### Exercise requirements
Lift out, unaltered, the lines of the material below between the line holding "hfov_deg: 11.8" and the line holding "f_number: 5.6", counting both.
Data for this exercise section start
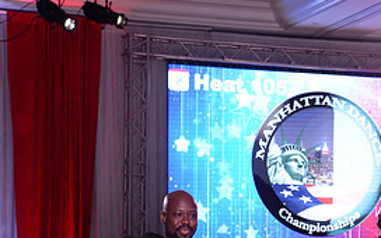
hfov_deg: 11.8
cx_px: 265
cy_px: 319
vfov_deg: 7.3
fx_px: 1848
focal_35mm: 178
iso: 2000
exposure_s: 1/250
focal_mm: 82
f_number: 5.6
Data for this exercise section end
Data for this exercise section start
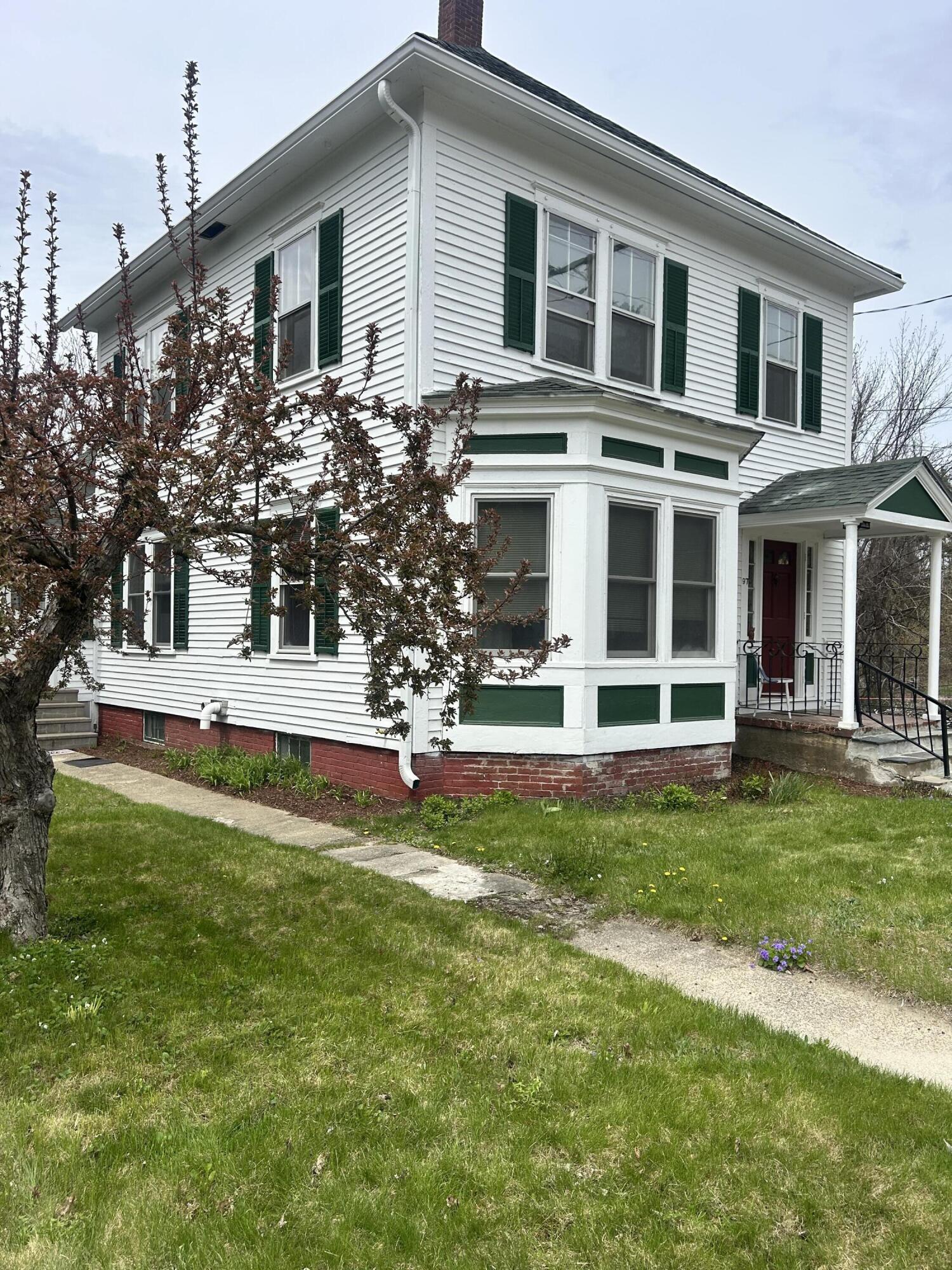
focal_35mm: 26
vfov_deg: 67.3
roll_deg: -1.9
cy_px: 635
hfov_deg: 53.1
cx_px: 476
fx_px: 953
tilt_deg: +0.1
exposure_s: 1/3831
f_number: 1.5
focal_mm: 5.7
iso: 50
Data for this exercise section end
### Response below
hfov_deg: 11.8
cx_px: 265
cy_px: 319
vfov_deg: 7.3
fx_px: 1848
focal_35mm: 178
iso: 2000
exposure_s: 1/250
focal_mm: 82
f_number: 5.6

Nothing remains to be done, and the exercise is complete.